With enormous supplies and massive investments in natural gas and oil in the US, the nation’s domestic supply of energy continues to grow at a record rate.

The US is poised to surpass Russia as the world’s largest natural gas producer by 2015. For the first time in nearly 20 years, the United States is now producing more oil than it is importing.

Yet, an often-underreported inevitability of the remarkable energy renaissance is the need to safely transport resources – particularly crude oil – to market.

The United States’ energy delivery system includes millions of miles of pipeline and rail infrastructure, creating an incredibly complex and sophisticated system. It is a system built before the current energy renaissance and one even the Administration’s top energy official acknowledges requires updating:

“The Bakken shale has gone from close to nothing to a million barrels a day in a very short time, and the infrastructure certainly just is not there, certainly in terms of pipelines,” Energy Secretary Ernest Moniz told an Albany newspaper earlier this year.
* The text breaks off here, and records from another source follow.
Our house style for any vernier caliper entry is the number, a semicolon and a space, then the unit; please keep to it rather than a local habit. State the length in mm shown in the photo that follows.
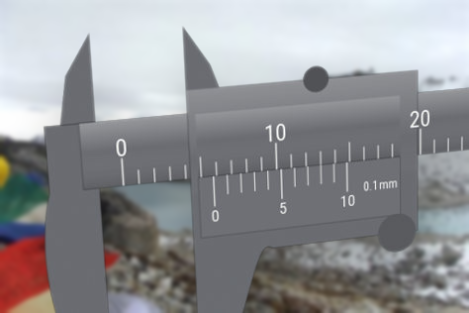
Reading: 5.8; mm
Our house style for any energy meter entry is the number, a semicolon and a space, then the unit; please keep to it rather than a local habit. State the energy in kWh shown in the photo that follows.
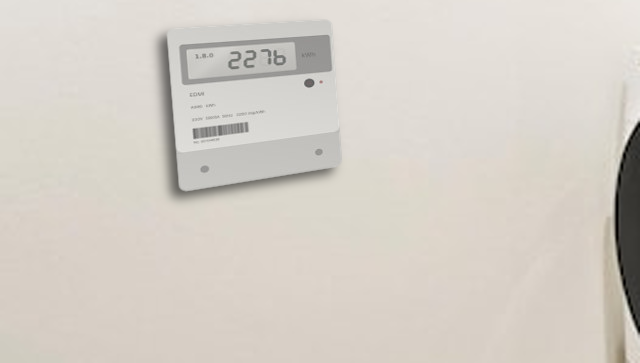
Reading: 2276; kWh
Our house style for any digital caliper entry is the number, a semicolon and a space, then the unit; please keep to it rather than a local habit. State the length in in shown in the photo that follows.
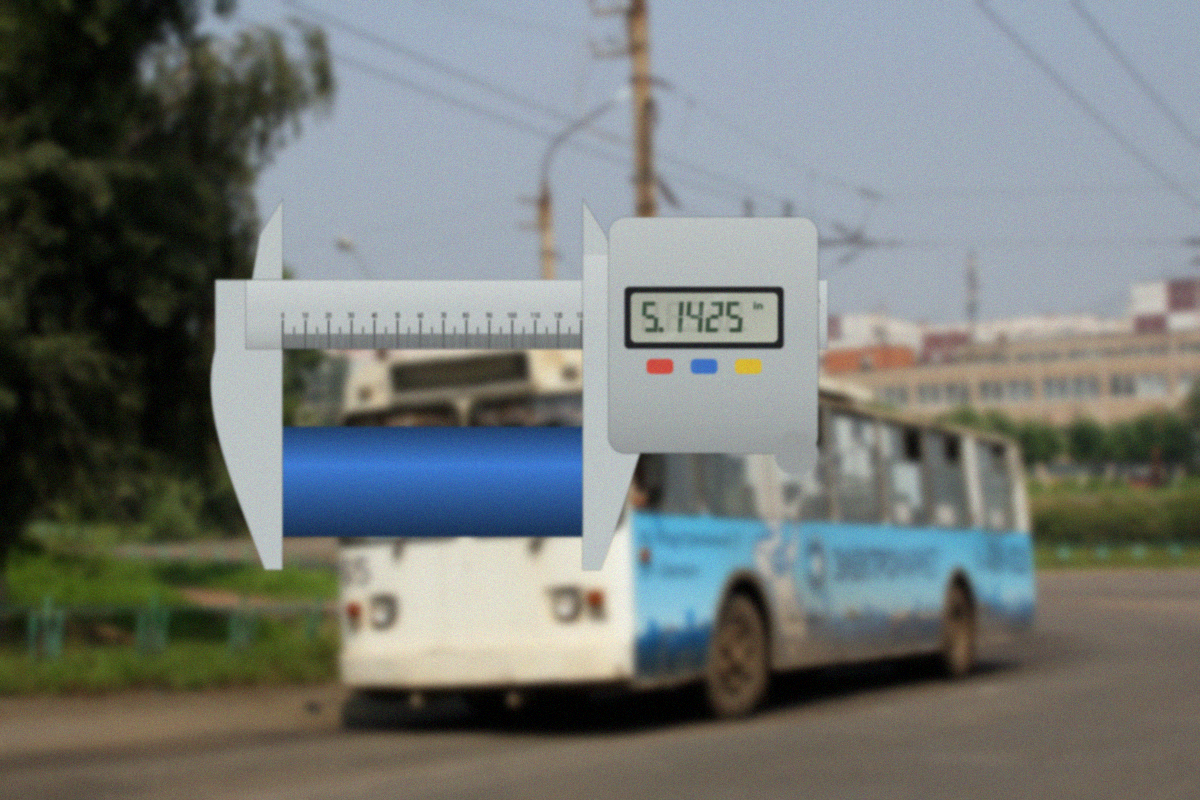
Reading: 5.1425; in
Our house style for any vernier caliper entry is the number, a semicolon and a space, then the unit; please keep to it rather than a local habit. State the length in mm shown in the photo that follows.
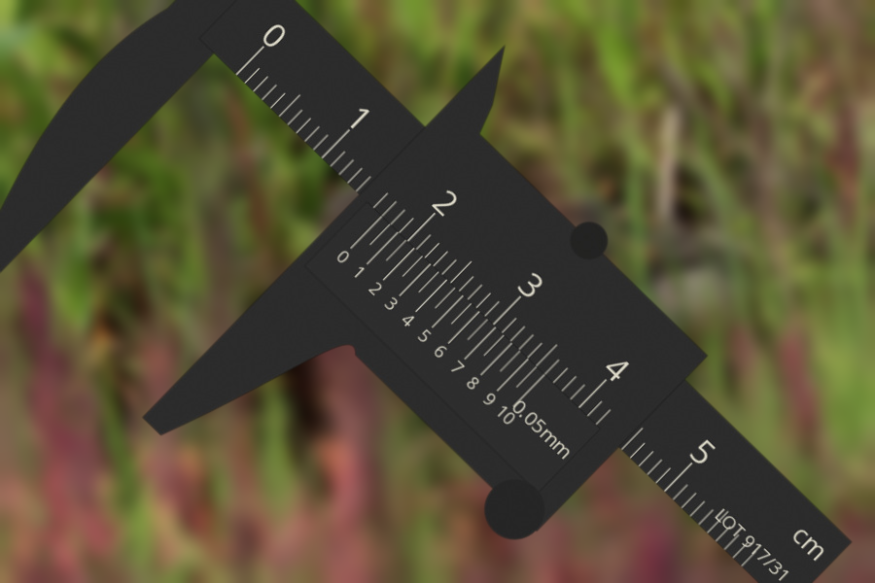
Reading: 17.0; mm
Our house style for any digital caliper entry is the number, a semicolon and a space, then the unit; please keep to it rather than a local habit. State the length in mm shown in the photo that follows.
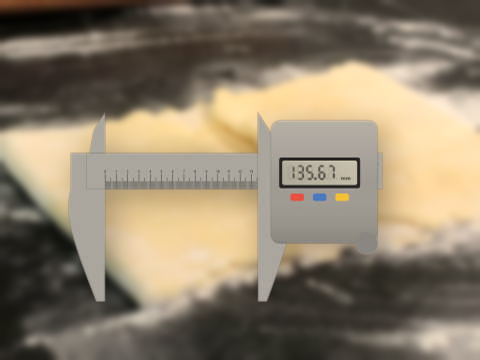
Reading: 135.67; mm
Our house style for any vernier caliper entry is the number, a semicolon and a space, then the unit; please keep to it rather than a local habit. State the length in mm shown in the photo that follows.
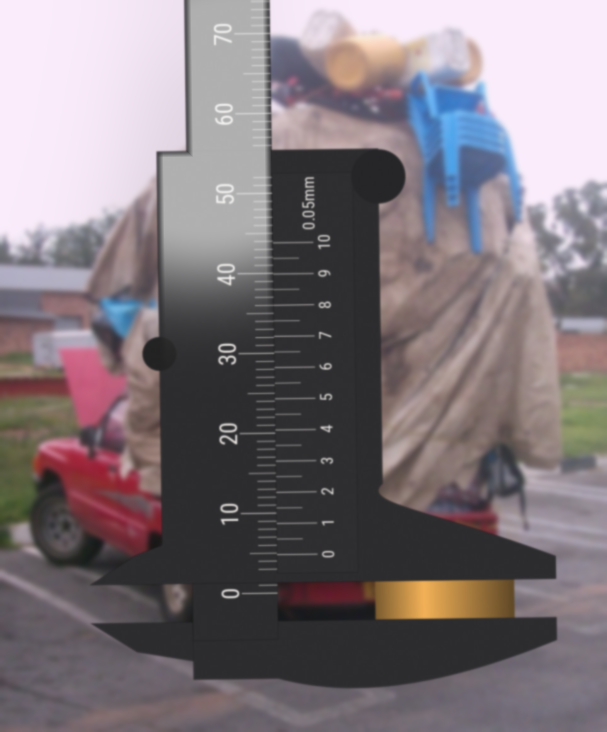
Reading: 4.8; mm
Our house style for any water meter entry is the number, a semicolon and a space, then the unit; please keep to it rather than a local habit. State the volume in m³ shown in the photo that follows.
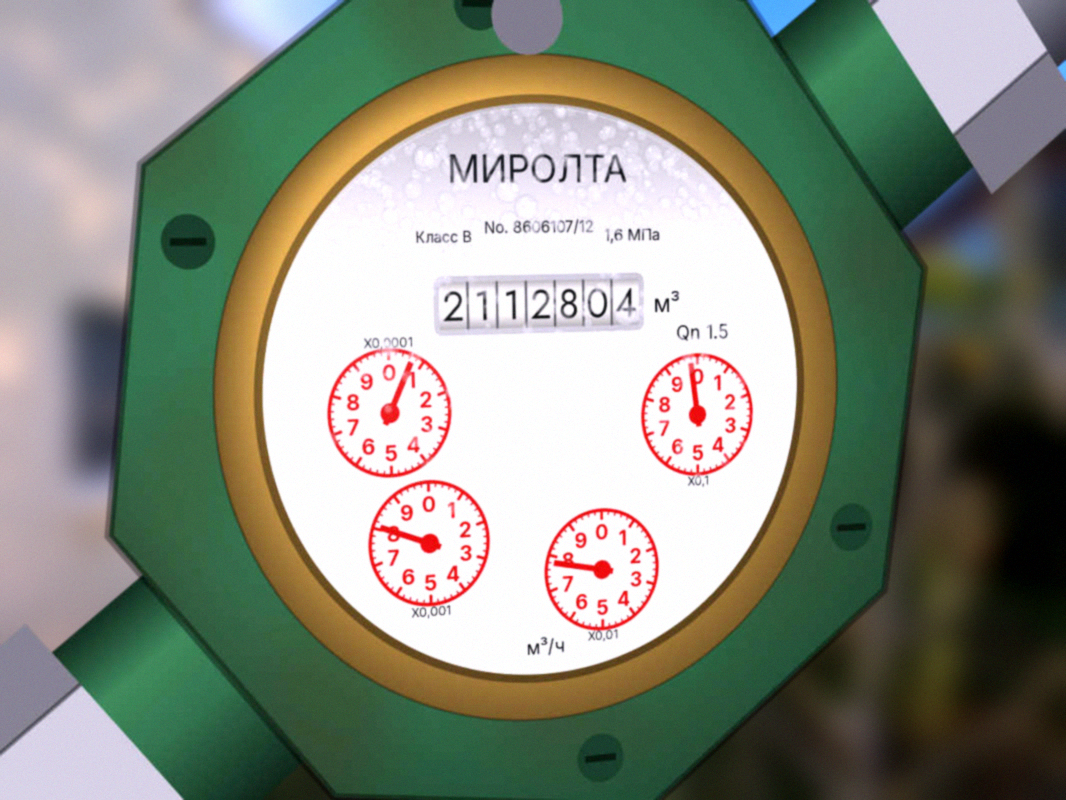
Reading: 2112803.9780; m³
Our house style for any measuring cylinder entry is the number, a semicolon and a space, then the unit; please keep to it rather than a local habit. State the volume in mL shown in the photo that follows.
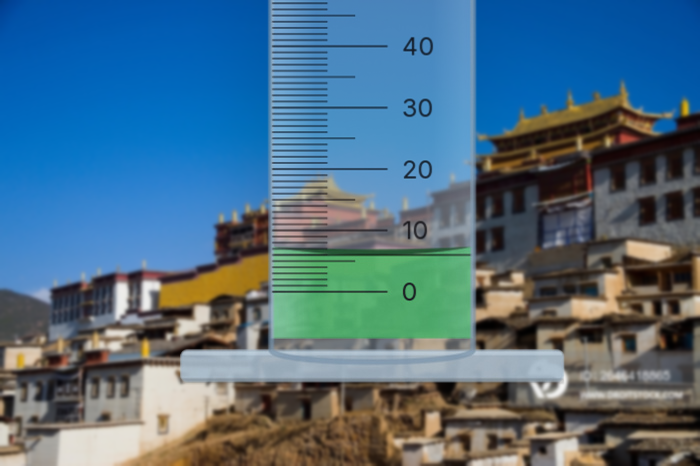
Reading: 6; mL
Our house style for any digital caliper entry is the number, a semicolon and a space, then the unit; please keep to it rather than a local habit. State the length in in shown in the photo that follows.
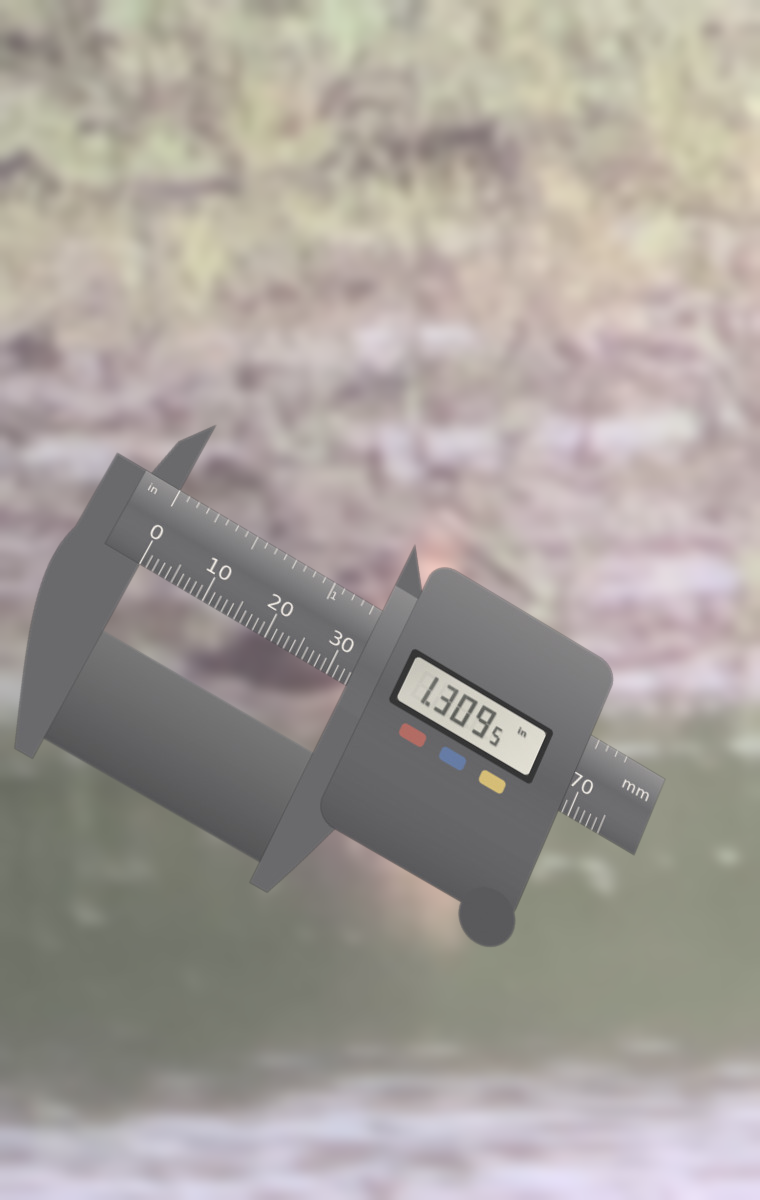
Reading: 1.3095; in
The lack of necessary infrastructure capacity is forcing producers to waste resources across the country, such as North Dakota, compelling states to pass laws limiting the legal amount of natural gas flared.

Without sufficient pipeline capability, other transportation modes are working overtime to meet the growing demands. Last year, U.S. railroads shipped more than 260 million barrels of oil, an enormous increase from the 7 million barrels they shipped in 2008.

Nevertheless, to truly embrace our energy potential, we must modernize our entire infrastructure portfolio.